I am also wondering if the audio quality is the same when routing my phones through the speakers as it would be running it directly through the headphones jack on the front of my CPU (Dell XPS). I tried doing some A/B testing listening to the same song on iTunes and the sound seems to be slightly more 'boomy' coming through the speaker jack, and slightly less detailed. Maybe I'm wrong?

Hard to be absolutely certain to corroborate that it is not placebo if I have not heard those two.

However since they are entirely different circuits with more compromises than your average dedicated amps (if within comparable price points), then it's entirely possible that that is not placebo.

It's kind of like why I check GSMArena to make sure I'm not getting a Samsung that measures badly other than power output (then again I don't need more than 5mW of clean power for a 117dB/1mW IEM), if at least back when they still have 3.5mm analogue outputs. They actually measure better than LG in terms of distortion and noise, the LG just ditches those for a module that can deliver way more power (that I don't need but will have to go with thanks to Samsung ditching the 3.5mm jack).


I just got some computer speakers, Logitech Z333. They come with a wired 'puck' for volume control that also has an input for headphones. I noticed that when plugging in my Beyer DT 770s (80 ohm), I have to put the puck's volume all the way to the max, or else sound will only come through the left side of the headphones.

That's because the Logitech has to use hardware analogue potentiometer that while having a more direct feel to the control all suffer from channel imbalance to some degree.

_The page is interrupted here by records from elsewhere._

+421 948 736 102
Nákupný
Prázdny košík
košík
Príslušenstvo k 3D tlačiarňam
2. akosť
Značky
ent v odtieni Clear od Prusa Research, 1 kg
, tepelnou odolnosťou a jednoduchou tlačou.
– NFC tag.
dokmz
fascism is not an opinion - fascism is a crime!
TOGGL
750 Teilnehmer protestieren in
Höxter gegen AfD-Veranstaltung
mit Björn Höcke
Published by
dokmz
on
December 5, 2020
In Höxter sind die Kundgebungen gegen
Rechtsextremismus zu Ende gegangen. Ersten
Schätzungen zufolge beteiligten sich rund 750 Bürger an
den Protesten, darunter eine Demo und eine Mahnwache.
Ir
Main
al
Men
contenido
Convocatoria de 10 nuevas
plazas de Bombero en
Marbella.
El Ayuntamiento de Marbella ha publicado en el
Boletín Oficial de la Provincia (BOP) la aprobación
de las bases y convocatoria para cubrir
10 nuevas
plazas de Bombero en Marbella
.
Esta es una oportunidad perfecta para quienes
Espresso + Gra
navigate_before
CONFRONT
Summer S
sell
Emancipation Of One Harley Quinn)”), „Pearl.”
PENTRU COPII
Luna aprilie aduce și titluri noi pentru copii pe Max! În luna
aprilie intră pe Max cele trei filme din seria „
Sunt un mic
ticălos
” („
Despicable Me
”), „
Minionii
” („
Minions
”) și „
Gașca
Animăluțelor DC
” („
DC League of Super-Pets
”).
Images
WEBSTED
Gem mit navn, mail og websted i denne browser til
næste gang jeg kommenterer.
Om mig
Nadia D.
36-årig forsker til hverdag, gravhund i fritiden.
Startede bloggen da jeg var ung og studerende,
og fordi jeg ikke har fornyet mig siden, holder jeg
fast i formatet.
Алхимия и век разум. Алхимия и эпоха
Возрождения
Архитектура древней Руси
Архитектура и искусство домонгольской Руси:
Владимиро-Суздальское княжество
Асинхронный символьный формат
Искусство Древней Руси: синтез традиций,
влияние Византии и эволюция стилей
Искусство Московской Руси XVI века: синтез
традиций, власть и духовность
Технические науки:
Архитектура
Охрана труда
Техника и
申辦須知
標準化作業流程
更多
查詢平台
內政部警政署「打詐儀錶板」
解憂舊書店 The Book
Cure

The motherboard uses digital signals to tell the DAC chip to keep the signal voltage of what the output stage will eventually work on lower than its max ie what it was actually recorded at.

This is why for example you will notice that some amps will advertise that they have an Alps Blue potentiometer, which, short of a really high sensitivity IEM or even some headphones (depending on gain) will not have channel imbalance once you're a few degrees of rotation past the 0 mark (note this is not 0dB like on a digital pot, like on a home theater receiver). Or how Meier uses an analogue amp with an analogue knob but that knob has solid endpoints and its rotation is interpreted by an ADC chip (not an audio ADC, this is more like on on analogue gaming peripherals) to translate into the more accurate digital control (note: this is an amplifier, it does not work by reducing the digital audio voltage, just on how much the preamp circuit pre-amps the signal into a higher voltage) but ultimately it's to avoid using an analogue pot and have a medium gain and high gain instead of the ridiculous -10dB gain on older Meier amps (which were necessary for Grados and IEMs to have enough travel on the pot).